The second point I would like to make is that the separation between PI
and data that we introduced with DIX, and which NVMe subsequently
adopted, was a feature. It was not just to avoid the inconvenience of
having to deal with buffers that were multiples of 520 bytes in host
memory. The separation between the data and its associated protection
information had proven critical for data protection in many common
corruption scenarios. Inline protection had been tried and had failed to
catch many of the scenarios we had come across in the field.

At the time T10 PI was designed spinning rust was the only game in town.

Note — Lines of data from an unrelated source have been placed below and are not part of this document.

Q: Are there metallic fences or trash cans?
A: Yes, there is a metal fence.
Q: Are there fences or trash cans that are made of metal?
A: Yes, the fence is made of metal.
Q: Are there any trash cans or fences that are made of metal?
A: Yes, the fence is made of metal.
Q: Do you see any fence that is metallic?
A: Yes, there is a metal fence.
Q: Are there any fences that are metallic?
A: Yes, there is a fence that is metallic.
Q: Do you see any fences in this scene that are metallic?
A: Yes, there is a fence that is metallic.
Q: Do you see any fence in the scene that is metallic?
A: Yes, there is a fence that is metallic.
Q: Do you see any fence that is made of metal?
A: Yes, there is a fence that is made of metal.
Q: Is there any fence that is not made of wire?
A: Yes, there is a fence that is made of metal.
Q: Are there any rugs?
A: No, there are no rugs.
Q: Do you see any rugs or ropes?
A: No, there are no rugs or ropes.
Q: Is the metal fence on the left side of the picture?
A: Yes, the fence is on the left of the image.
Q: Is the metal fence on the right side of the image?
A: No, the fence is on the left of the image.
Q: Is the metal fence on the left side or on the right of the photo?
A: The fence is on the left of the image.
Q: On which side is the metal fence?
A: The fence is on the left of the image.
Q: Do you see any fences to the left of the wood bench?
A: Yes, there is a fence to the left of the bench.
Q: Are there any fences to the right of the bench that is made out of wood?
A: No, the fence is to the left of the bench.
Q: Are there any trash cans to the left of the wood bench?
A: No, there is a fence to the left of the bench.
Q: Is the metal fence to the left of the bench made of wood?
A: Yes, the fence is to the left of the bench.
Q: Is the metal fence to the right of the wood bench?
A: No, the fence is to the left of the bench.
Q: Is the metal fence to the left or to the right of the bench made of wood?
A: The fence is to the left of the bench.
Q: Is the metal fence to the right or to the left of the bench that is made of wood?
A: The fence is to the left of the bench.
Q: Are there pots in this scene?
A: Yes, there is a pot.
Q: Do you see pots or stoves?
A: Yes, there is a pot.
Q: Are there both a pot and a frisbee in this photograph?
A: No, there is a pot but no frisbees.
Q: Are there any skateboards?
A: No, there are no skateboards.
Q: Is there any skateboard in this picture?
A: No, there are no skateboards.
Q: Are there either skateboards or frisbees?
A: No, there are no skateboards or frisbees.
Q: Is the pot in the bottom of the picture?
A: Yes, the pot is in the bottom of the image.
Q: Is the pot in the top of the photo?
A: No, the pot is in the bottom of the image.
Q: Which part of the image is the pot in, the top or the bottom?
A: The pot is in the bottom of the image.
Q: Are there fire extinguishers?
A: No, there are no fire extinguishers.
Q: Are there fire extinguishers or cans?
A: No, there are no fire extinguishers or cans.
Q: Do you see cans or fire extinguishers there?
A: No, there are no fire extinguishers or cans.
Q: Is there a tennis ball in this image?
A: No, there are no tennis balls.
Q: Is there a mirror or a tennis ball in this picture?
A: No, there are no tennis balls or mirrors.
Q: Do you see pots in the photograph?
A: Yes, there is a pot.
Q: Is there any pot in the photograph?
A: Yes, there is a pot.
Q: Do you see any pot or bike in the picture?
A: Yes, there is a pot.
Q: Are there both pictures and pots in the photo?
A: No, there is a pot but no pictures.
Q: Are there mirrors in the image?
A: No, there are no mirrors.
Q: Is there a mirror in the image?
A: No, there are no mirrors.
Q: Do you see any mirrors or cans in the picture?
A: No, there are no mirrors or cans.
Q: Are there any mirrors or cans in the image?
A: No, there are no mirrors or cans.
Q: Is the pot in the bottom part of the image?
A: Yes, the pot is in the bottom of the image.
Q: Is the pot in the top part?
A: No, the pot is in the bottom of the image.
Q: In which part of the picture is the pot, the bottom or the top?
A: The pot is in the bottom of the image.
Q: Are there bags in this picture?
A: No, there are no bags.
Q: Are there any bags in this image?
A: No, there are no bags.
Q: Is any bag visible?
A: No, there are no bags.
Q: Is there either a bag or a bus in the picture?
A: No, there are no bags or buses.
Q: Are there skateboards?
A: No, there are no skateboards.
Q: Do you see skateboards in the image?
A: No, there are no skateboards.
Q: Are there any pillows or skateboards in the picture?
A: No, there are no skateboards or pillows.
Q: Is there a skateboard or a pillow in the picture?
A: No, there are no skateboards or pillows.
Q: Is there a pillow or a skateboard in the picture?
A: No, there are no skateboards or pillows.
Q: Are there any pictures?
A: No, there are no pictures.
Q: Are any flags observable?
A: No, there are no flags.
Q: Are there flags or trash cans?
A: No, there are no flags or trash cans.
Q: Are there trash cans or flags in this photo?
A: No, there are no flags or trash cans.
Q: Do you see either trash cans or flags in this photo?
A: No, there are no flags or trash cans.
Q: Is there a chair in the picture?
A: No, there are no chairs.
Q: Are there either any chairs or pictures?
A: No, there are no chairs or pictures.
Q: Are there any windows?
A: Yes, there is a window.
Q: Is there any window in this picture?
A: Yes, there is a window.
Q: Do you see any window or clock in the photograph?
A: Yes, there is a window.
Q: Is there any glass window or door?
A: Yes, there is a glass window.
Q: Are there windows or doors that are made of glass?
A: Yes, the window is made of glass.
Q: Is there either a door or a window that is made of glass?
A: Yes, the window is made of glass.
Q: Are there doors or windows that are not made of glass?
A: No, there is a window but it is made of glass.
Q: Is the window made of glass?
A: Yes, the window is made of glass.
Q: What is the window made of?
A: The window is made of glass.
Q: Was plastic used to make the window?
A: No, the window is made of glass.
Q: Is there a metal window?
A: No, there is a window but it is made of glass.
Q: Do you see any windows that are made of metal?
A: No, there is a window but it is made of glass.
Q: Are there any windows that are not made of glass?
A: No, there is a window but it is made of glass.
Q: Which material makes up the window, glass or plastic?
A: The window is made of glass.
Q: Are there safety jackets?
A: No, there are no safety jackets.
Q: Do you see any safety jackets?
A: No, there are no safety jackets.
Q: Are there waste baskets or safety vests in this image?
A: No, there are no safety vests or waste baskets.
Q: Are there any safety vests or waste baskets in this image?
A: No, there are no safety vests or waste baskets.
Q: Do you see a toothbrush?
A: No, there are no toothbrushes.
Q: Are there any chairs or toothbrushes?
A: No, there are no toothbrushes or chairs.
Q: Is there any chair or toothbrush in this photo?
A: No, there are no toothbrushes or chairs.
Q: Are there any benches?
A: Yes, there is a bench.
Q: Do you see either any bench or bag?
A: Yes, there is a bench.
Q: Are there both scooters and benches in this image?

And nobody was willing to take the performance hit of having to seek
twice per I/O to store PI separately from the data. And while schemes
involving sending all the PI ahead of the data were entertained, they
never came to fruition. Storing 512+8 in the same sector was a necessity
in the context of SCSI drives, not a desired behavior. Addressing that
in DIX was key.

So to me, it's a highly desirable feature that btrfs stores its
checksums elsewhere on media. But that's obviously a trade-off a user
can make. In some cases media WAR may be more important than extending
the protection envelope for the data, that's OK. I would suggest you
look at using CRC32C given the intended 4KB block use case, though,
because the 16-bit CRC isn't fantastic for large blocks.